The stall – or should I say “blanket on the ground with household stuff on it” – was being picked clean of anything worthwhile by a rabid swarm of Asian women. The sellers continued to unload their people carrier, but items were being grabbed before they even touched the blanket. What these voracious bargainists considered worthwhile appeared to be some unopened packets of toilet tissue, dishcloths, and some other day-to-day, household goods. More buyers were attracted by the swarm – were they sending out pheromones? – while those already having grabbed the pick of the goodies were listening for signs of the next new arrival.
Purchased: a faux silver tray, a vintage, folding slide viewer, some more postcards, a folding travel stool, some incense, and a stainless steel cocktail shaker.
Has anyone bought anything new in the past ten years?
I expected to see some relatively new goods for sale – by that I mean mostly no more than perhaps five years old – but the plethora of tattered Casio keyboards, computer desktops the size of gas boilers (and with likely less computing power than the phone in my pocket), and the ugliest of ugly chintz trinkets, made me feel I had walked through a time-warp back to some late nineties car boot.
Could it be that we have reached such a level of poorly constructed consumer goods that they no longer remain functional long enough to even make the boot sale? Or is there a finite volume of boot sale goods that get re-sold ad infinitum, accelerating around and around until boot sales gain their own gravity and suck the rest of our universe into their inescapable vortex of endlessly playing pirate DVDs?
(Deep breath… move on.)
What’s with all the flippers?
I must have missed the new series “I’m a Celebrity, Where’s my Snorkel?”, because I did not catch the diving bug that clearly hit so many of the car boot seller fraternity. We saw a disproportionate amount of diver’s flippers for sale. Proper diving equipment too, for the most part, no cheap imitations from Blackpool.
If you are wondering where all the VHS tapes go to die…

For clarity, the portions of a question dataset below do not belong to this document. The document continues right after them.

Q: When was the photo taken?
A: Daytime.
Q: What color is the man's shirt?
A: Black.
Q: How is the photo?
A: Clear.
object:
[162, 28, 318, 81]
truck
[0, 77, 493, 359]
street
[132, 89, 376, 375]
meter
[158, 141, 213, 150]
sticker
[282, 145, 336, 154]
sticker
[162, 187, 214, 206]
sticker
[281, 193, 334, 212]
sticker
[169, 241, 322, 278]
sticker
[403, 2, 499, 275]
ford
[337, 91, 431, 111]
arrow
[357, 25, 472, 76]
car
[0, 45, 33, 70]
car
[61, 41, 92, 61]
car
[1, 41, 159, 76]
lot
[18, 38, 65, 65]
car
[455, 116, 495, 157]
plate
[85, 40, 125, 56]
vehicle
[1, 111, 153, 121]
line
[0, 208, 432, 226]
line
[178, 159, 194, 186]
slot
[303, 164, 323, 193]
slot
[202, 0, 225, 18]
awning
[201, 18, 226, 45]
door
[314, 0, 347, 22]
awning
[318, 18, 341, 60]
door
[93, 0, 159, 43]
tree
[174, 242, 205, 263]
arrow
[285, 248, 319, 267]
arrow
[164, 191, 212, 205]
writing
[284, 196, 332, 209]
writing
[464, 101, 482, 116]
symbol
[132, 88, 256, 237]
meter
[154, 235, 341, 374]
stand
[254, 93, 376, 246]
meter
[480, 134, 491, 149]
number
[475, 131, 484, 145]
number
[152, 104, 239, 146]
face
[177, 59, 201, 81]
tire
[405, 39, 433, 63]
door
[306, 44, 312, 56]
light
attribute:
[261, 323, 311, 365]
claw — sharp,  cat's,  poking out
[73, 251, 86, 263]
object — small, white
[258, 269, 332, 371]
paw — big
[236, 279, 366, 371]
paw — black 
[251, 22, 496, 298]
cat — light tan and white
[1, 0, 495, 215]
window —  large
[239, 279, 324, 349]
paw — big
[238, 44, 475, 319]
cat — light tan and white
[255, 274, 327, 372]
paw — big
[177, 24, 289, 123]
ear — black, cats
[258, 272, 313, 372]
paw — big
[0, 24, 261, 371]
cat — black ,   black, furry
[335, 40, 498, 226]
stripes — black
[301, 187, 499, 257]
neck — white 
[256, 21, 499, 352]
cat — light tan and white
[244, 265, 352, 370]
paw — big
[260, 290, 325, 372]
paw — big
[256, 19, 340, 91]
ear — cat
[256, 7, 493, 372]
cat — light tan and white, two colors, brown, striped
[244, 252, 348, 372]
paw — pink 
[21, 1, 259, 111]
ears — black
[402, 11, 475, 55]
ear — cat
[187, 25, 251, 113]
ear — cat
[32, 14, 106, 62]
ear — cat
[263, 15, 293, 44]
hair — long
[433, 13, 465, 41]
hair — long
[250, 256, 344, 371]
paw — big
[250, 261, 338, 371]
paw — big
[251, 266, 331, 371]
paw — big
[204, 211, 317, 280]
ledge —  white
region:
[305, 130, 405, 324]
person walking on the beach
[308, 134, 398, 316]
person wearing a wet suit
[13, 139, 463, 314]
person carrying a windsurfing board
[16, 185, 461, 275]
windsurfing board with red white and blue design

Yes, you guessed it, car boot sales. Box after box of them. And if you are lost for a device to play them on, they have those, too.
That’s it for now
I’m fully car booted for the time being. It is out of my system for likely a few more years.
What struck me was the lack of change. The same types of people, the same selection of stuff, the same dodgy sellers, desperate sellers, and professional booters. The same buyers exchanging hard-earned money for stuff they will never use just so they can boast a bargain.
More photos from the adventure on Jen’s flickr page.











Boot Sales?!??!
I remember those, wow, imagine what I missed – lol
They seem to be an old institution in the UK, my mum and dad used to drag us (myself and my brother) around them on Sundays when we had nothing better to do, I wonder if the same antiquated games consoles made an appearance?
Games consoles? Oh yes. I spotted several PS1s – the original style – though early Ataris, Nintendos and the like were not around, they are too collectable now, I suspect. I also spotted several original X-Boxes and even a couple of Dreamcasts.